HR: een aan een dienstbetrekking ontleend recht op 'verlof' kan niet zonder meer worden aangemerkt als "goed" i.d.z.v. art. 326 Sr

Hoge Raad 5 januari 2016, ECLI:NL:HR:2016:7 Het gerechtshof Arnhem-Leeuwarden, militaire kamer, heeft bij arrest van 31 juli 2014 de verdachte veroordeeld tot een taakstraf van zestig uren ter zake van oplichting, meermalen gepleegd.

Bewezenverklaard is dat verdachte op tijdstippen in de periode van 1 januari 2010 tot en met 31 januari 2012 te Geilenkirchen (Duitsland) telkens met het oogmerk om zich wederrechtelijk te bevoordelen door listige kunstgrepen zijn leidinggevende heeft bewogen tot het verlenen van toestemming voor het opnemen van een of meer uren/dag/dagen verlof, hierin bestaande dat verdachte met vorenomschreven oogmerk - zakelijk weergegeven - opzettelijk listiglijk en/of bedrieglijk en in strijd met de waarheid bij het indienen van het verzoek om verlofdagen/uren heeft doen voorkomen dat hij, verdachte, nog een toereikend tegoed aan verlofdagen/uren had in Peoplesoft, waardoor die leidinggevende werd bewogen tot het geven van bovenomschreven toestemming.

Middel

Het middel klaagt in het bijzonder over het oordeel van het Hof dat verlofuren en –dagen een "goed" als bedoeld in art. 326, eerste lid, Sr zijn.

In de toelichting op het middel wordt - in navolging van het in hoger beroep gevoerde verweer - in de kern bezien aangevoerd dat (het) verlof (van een militair ambtenaar) niet is aan te merken als ‘enig goed’ in de zin van art. 326 Sr.

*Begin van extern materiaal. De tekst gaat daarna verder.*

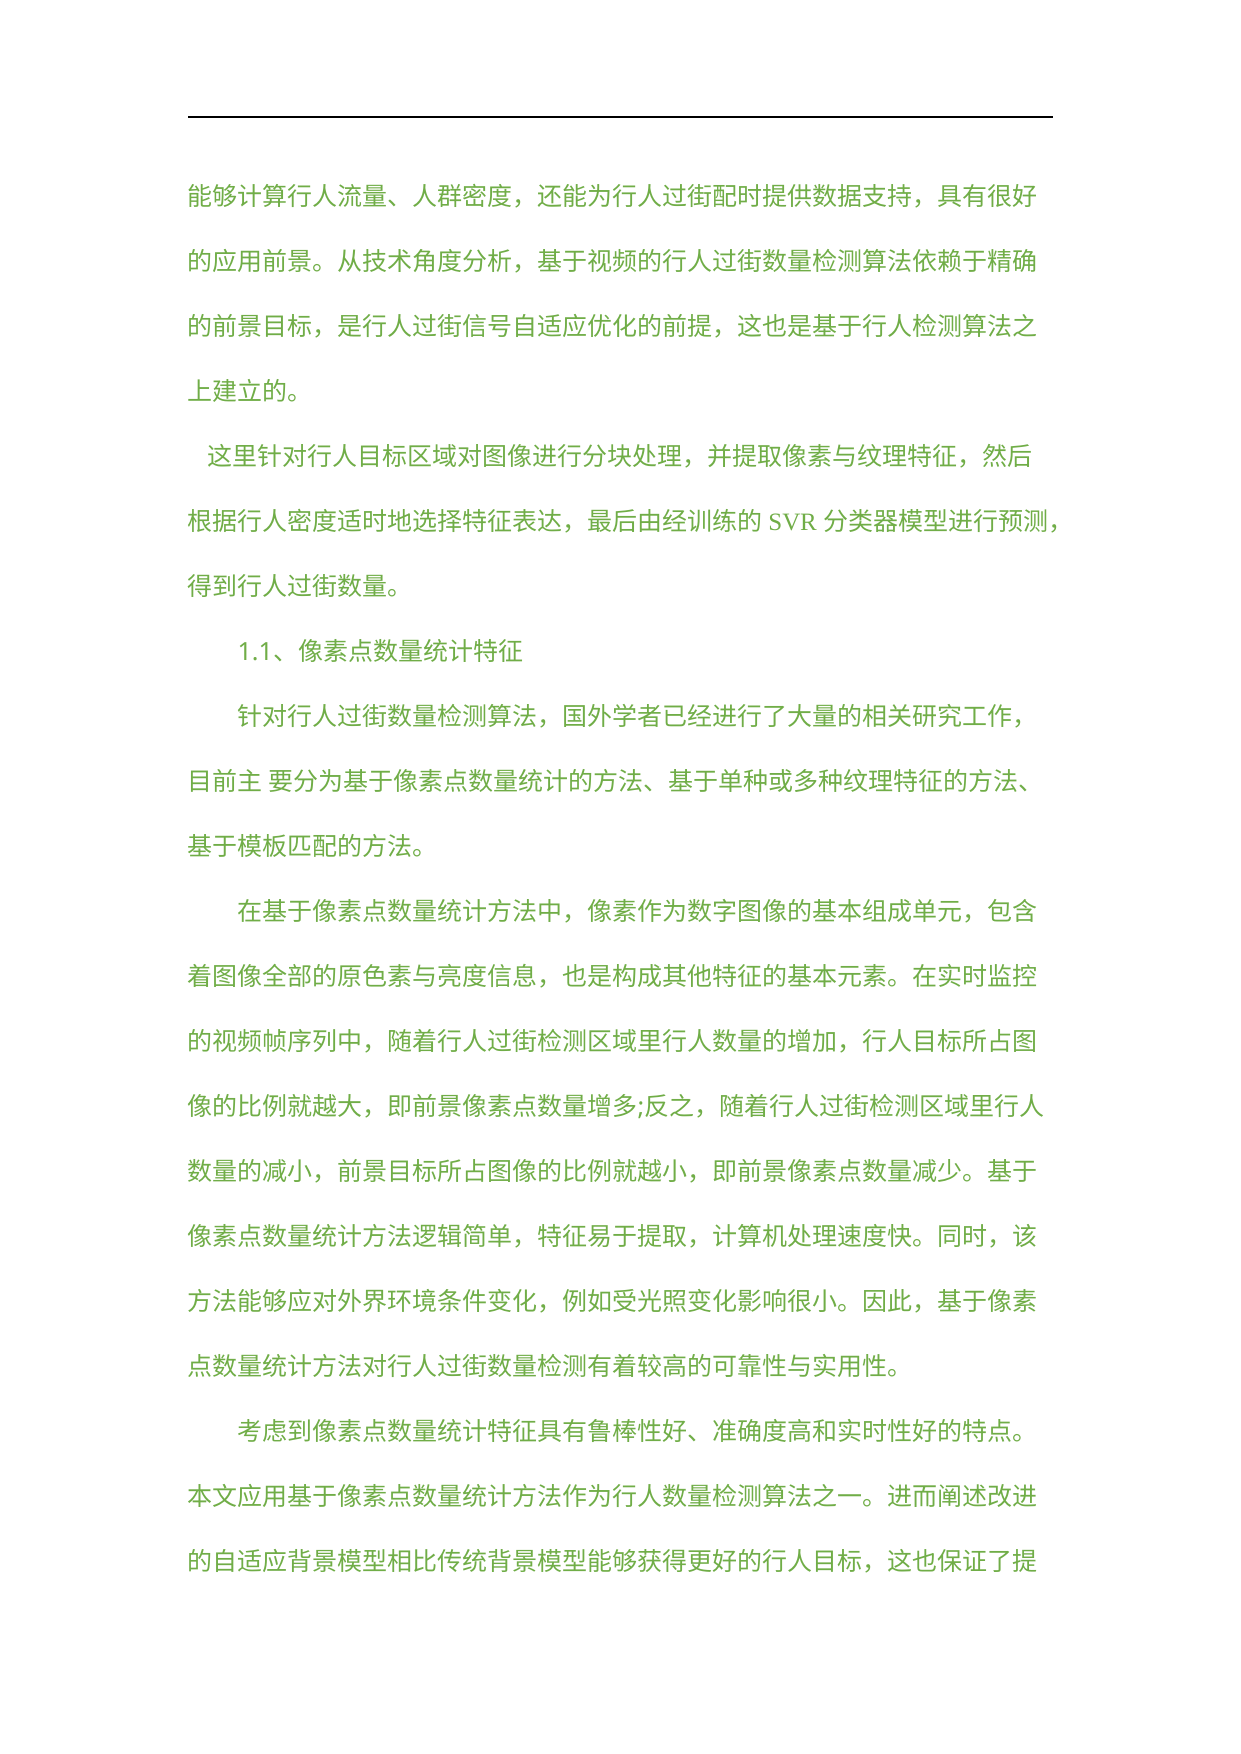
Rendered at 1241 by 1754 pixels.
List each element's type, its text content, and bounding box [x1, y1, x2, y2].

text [187, 1397, 1053, 1592]
text 针对行人过街数量检测算法，国外学者已经进行了大量的相关研究工作，目前主 要分为基于像素点数量统计的方法、基于单种或多种纹理特征的方法、基于模板匹配的方法。 [187, 682, 1053, 877]
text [187, 162, 1053, 422]
text 在基于像素点数量统计方法中，像素作为数字图像的基本组成单元，包含着图像全部的原色素与亮度信息，也是构成其他特征的基本元素。在实时监控的视频帧序列中，随着行人过街检测区域里行人数量的增加，行人目标所占图像的比例就越大，即前景像素点数量增多;反之，随着行人过街检测区域里行人数量的减小，前景目标所占图像的比例就越小，即前景像素点数量减少。基于像素点数量统计方法逻辑简单，特征易于提取，计算机处理速度快。同时，该方法能够应对外界环境条件变化，例如受光照变化影响很小。因此，基于像素点数量统计方法对行人过街数量检测有着较高的可靠性与实用性。 [187, 877, 1053, 1397]
text 这里针对行人目标区域对图像进行分块处理，并提取像素与纹理特征，然后 根据行人密度适时地选择特征表达，最后由经训练的 SVR 分类器模型进行预测，得到行人过街数量。 [187, 422, 1053, 617]
text 1.1、像素点数量统计特征 [187, 617, 1053, 682]
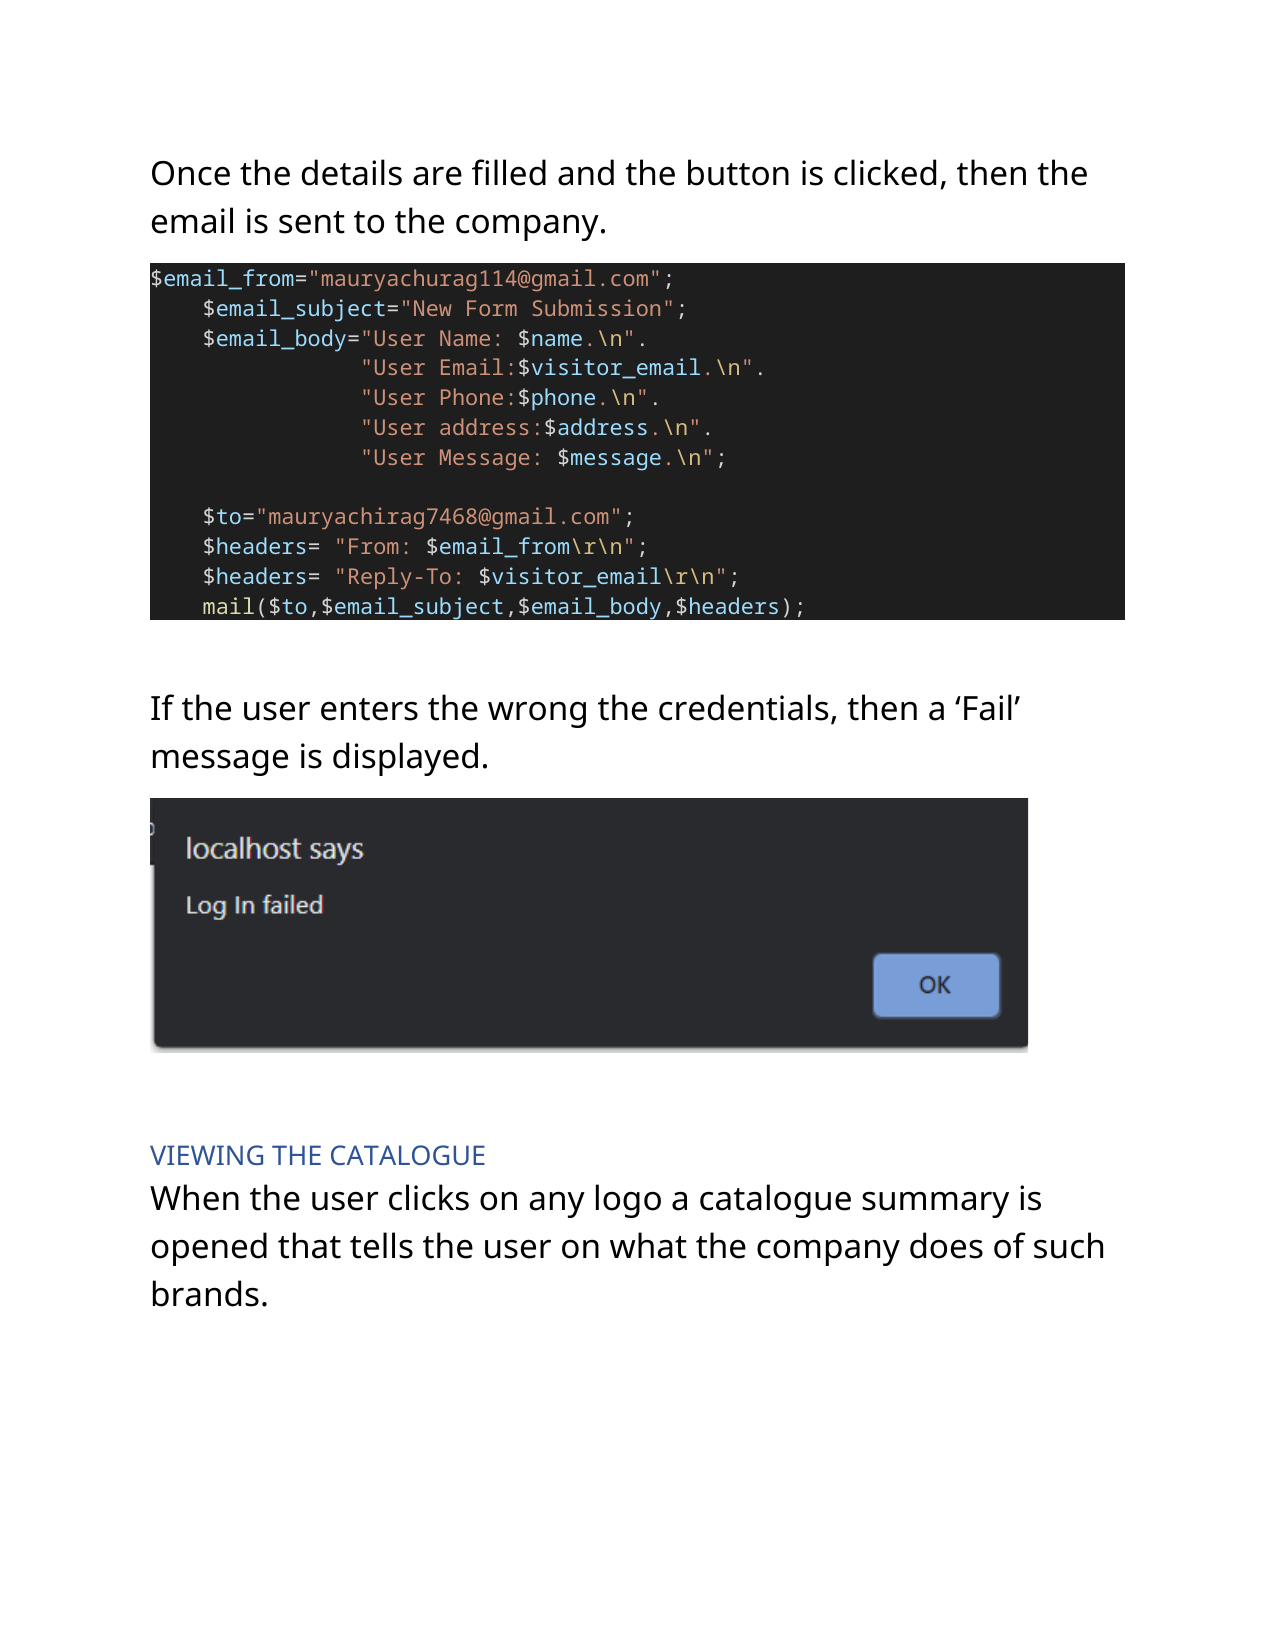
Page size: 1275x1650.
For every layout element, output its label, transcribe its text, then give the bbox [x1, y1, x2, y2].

Dit op de grond dat:

  1. verlof naar zijn aard niet geschikt is om aan de feitelijke heerschappij van een ander te worden onttrokken;
  2. verlof van een (individuele) militair geen zelfstandige functie in het economisch of maatschappelijk verkeer heeft: het vertegenwoordigt op zichzelf geen economische waarde;
  3. verlof in het Peoplesoftsysteem zich niet in de beschikkingsmacht van het bevoegd gezag of een ander bevindt, het raakt derhalve nimmer uit de beschikkingsmacht van het bevoegd gezag.

Beoordeling Hoge Raad

De wetgever heeft door middel van verschillende strafbepalingen beoogd de beschikkingsmacht van de rechthebbende op enig goed te beschermen. Zo is in art. 326 Sr onder meer strafbaar gesteld het met het oogmerk om zich of een ander wederrechtelijk te bevoordelen iemand door listige kunstgrepen bewegen tot de afgifte van enig goed. Het begrip "goed" komt daarbij een autonome strafrechtelijke betekenis toe. Ook een niet-stoffelijk object kan daaronder worden begrepen, mits het gaat om een object dat voor menselijke beheersing vatbaar is en als zodanig vatbaar is voor afgifte of overdracht (vgl. ten aanzien van art. 310 Sr bijvoorbeeld HR 31 januari 2012, ECLI:NL:HR:2012:BQ6575, NJ 2012/535).

Het kennelijke oordeel van het Hof dat een aan een dienstbetrekking ontleend recht op 'verlof' zonder meer kan worden aangemerkt als "goed" in de zin van art. 326 Sr, geeft blijk van een onjuiste rechtsopvatting. De omstandigheid dat dergelijk verlof, naar het Hof heeft vastgesteld, op geld waardeerbaar is en een bepaalde waarde vertegenwoordigt, is niet toereikend voor zijn oordeel dat zulk verlof kan worden aangemerkt als een "goed" in de zin van art. 326 Sr. Het middel slaagt derhalve.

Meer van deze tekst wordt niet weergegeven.